Устроились в сторонке за небольшим столиком, расставили фигуры на доске. Михаил сделал первый ход, и тут же заиграл рояль. Звуки вальса заполнили вестибюль. Появилось несколько танцующих пар. Женщины танцевали друг с другом. Мужчин было мало. В гостинице жили в основном командиры подразделений и штабные работники бригады. А они возвращались со службы очень поздно.
– О твоих близких, по-прежнему, ничего не слышно? – с участием спросил Ляшко.
– Да, молчок, – вздохнув, ответил Михаил. – Не знаю, что и думать? И писем тоже нет.

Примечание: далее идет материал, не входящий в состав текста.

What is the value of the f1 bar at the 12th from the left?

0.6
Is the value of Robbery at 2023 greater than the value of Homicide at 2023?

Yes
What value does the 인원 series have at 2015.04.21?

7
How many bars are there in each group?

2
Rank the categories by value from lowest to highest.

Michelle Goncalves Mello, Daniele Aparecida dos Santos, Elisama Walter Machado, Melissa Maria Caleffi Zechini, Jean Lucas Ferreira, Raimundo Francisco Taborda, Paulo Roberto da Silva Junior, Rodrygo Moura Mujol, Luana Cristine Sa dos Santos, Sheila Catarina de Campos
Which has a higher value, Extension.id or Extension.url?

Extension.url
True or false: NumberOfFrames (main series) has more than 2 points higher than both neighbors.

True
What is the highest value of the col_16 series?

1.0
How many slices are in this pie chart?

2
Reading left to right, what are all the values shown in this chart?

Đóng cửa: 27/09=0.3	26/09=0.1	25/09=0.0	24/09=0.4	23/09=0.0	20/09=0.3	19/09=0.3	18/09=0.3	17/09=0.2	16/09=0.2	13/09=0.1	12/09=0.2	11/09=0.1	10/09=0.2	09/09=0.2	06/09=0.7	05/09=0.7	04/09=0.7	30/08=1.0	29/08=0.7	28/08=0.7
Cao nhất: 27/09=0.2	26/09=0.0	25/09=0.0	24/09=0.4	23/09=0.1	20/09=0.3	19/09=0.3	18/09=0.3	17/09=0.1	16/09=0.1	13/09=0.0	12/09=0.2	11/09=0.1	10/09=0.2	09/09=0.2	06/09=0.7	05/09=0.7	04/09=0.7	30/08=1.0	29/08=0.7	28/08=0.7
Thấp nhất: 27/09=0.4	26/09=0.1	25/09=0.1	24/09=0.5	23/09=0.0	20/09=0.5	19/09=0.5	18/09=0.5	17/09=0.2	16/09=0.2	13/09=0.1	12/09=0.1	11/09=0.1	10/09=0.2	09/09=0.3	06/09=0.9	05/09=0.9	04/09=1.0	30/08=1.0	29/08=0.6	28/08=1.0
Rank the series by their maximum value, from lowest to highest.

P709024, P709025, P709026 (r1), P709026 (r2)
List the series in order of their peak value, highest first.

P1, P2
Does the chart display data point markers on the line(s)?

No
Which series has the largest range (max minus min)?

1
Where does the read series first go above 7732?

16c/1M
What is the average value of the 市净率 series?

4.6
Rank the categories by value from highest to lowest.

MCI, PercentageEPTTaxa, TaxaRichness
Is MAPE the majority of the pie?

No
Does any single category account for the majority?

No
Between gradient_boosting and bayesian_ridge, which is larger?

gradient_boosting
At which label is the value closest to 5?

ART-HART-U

– Ты ж говорил, что они уже в пути?
– Хотелось бы так думать…
Дальше играли молча, слушая музыку и внимательно обдумывая ходы. И вдруг к столу подошла стройная молодая женщина в скромном тёмном платье, с косой, собранной в тугой комок. Постояла с минуту, наблюдая за игрой, и сказала с укоризной:
– Шахматисты, как вам не стыдно? Сидите, занимаетесь деревянными фигурками, а рядом стоит живая фигура, да какая! Стоит и глаз от вас не отрывает…
– Вы о ком? – оторопев от неожиданности, спросил Гулякин. – Какая ещё фигура?
– Девушка стоит, милая девушка. Что же, или не видите?
Разрушительница маленькой мужской компании довольно бесцеремонно сбросила с шахматной доски фигурки и потянула Гулякина за собой.
– Ну, ну, иди, посмотри, что там за фея, – подбодрил Николай Ляшко.
Михаил Гулякин, немного смущаясь, пошёл вслед за дерзкой незнакомкой.
– Вот, смотрите, товарищ военврач третьего ранга. Видите, красавицу у портьеры?
Гулякин сразу обратил внимание на миловидную девушку лет восемнадцати.
– Знакомьтесь, – сказала женщина. – Это Зоя. Эвакуировалась из Гомеля. Студентка пединститута. Теперь представьтесь и вы.., – потребовала она.
– Михаил, – назвал он своё имя.
Все трое замолчали, не зная, что делать дальше. Впрочем, не знали этого только Михаил и Зоя, а женщина, их познакомившая, прекрасно знала:
– Теперь идите с Зоей танцевать, а я приглашу вашего друга, – заявила она.
Но танец уже закончился, пары разошлись, и Михаил, воспользовавшись этим, сказал Зое:
– Вы знаете, я танцами не увлекаюсь, да мастерство моё в этом невелико. Вряд ли вам будет со мной интересно.
– Ну и что? – заявила Зоя, пожав плечами. – Я стану играть с вами в шахматы, если вы хотите.
– В шахматы? Вы думаете, я часто играю в них? За всё время, пока живу в гостинице, второй раз в вестибюль спустился.
– Знаю, что играете, но видела вас и раньше. Вы к нам приходили, когда маме было плохо. Не помните?
Нет, Гулякин этого не помнил. Вернее, каждую больную, которой он оказывал помощь в этой гостинице, он, конечно, он бы сразу узнал, но родственников просто не запоминал. Уж слишком часто его тревожили. Почти каждую ночь вызывали то в один, то в другой номер. В гостинице, битком набитой эвакуированными, которые были в большинстве людьми преклонных возрастов, к услугам военных медиков прибегали очень часто. Вот об одном таком случае и напомнила Зоя.
– Это вчера, на втором этаже, номер… – начал Гулякин, чтоб не обидеть её.